## Try it
Please copy out the lines in the entries that contain "Металлоискатели".
[[ Given entries, beginning ]]
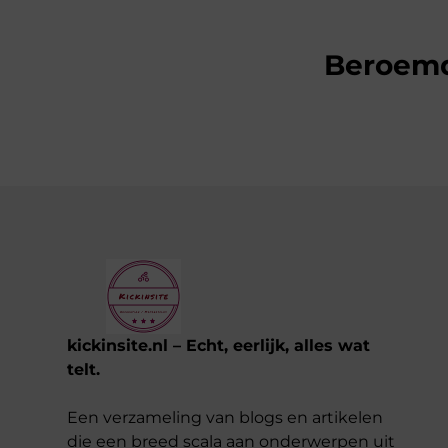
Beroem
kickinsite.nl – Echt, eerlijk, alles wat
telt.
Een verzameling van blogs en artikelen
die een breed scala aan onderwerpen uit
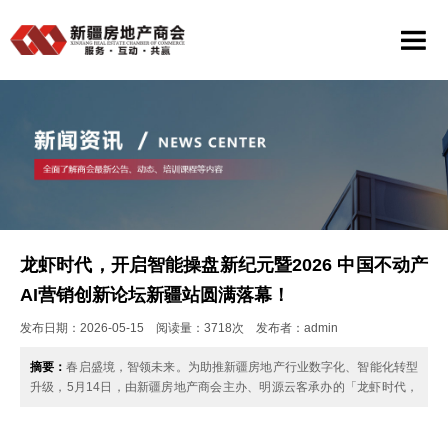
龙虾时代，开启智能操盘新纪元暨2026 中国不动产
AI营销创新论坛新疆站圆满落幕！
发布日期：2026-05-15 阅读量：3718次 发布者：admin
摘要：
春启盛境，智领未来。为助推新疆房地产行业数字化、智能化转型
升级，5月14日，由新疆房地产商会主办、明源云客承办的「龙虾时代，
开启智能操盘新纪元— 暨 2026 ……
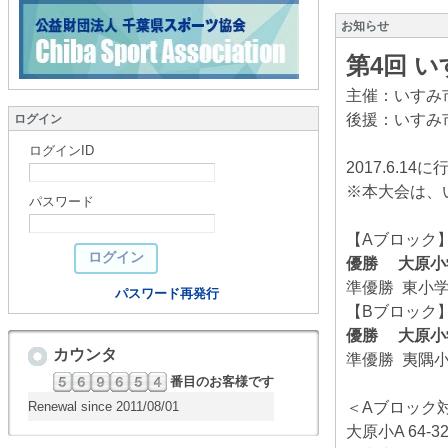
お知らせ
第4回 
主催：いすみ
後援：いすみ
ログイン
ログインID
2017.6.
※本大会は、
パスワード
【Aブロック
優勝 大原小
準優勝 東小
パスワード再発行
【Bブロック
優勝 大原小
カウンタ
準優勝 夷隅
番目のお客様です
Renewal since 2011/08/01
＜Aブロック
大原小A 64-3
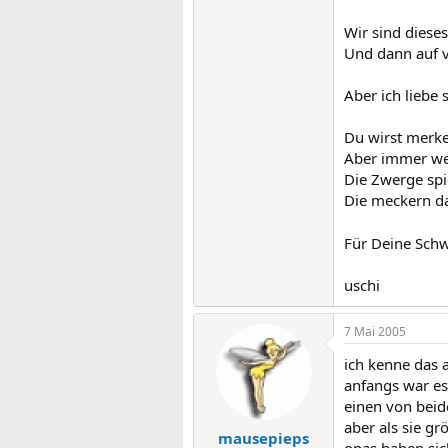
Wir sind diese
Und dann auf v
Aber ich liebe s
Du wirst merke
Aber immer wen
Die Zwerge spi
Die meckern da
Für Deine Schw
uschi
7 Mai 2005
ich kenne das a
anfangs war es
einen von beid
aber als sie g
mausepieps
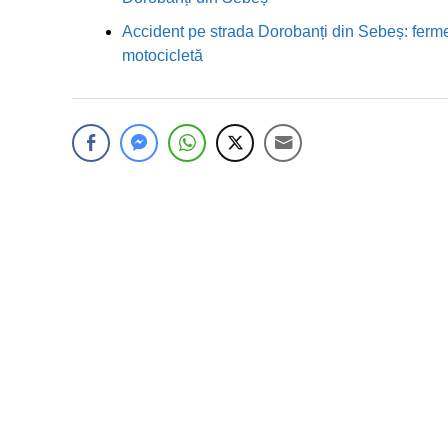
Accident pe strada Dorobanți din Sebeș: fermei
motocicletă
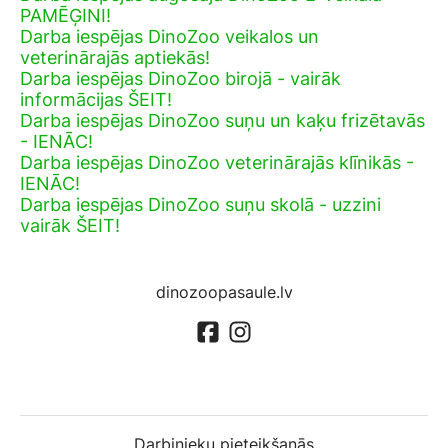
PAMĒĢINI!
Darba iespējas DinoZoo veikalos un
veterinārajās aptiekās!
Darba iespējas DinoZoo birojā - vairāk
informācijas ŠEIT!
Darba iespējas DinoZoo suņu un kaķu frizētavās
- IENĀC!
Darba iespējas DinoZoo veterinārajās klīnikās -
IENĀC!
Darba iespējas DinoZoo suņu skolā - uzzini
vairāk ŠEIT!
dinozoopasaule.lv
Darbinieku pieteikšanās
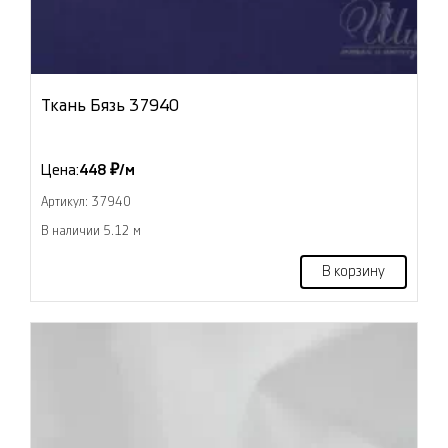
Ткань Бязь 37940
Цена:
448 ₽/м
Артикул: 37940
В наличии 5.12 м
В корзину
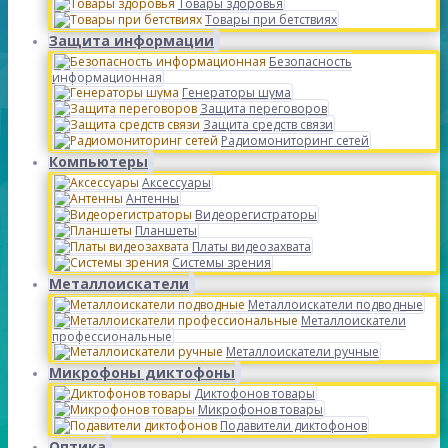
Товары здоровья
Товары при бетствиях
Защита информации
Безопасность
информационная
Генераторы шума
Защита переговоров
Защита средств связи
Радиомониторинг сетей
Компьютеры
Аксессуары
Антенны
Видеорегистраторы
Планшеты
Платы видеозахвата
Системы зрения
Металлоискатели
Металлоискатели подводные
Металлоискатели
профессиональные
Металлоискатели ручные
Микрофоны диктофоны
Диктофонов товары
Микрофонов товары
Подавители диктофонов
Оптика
[[ Given entries, end ]]
[[ Given entries, beginning ]]
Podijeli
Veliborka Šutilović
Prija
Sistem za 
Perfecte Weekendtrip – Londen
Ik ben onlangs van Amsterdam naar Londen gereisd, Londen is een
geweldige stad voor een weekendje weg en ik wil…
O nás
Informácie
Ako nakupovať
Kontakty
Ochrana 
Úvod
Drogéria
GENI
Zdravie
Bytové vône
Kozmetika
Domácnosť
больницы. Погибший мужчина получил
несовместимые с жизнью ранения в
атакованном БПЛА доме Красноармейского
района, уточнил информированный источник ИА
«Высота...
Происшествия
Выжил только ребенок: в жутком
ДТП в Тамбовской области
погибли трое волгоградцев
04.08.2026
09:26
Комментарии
[[ Given entries, end ]]
## Task response
Металлоискатели
Металлоискатели подводные
Металлоискатели
Металлоискатели ручные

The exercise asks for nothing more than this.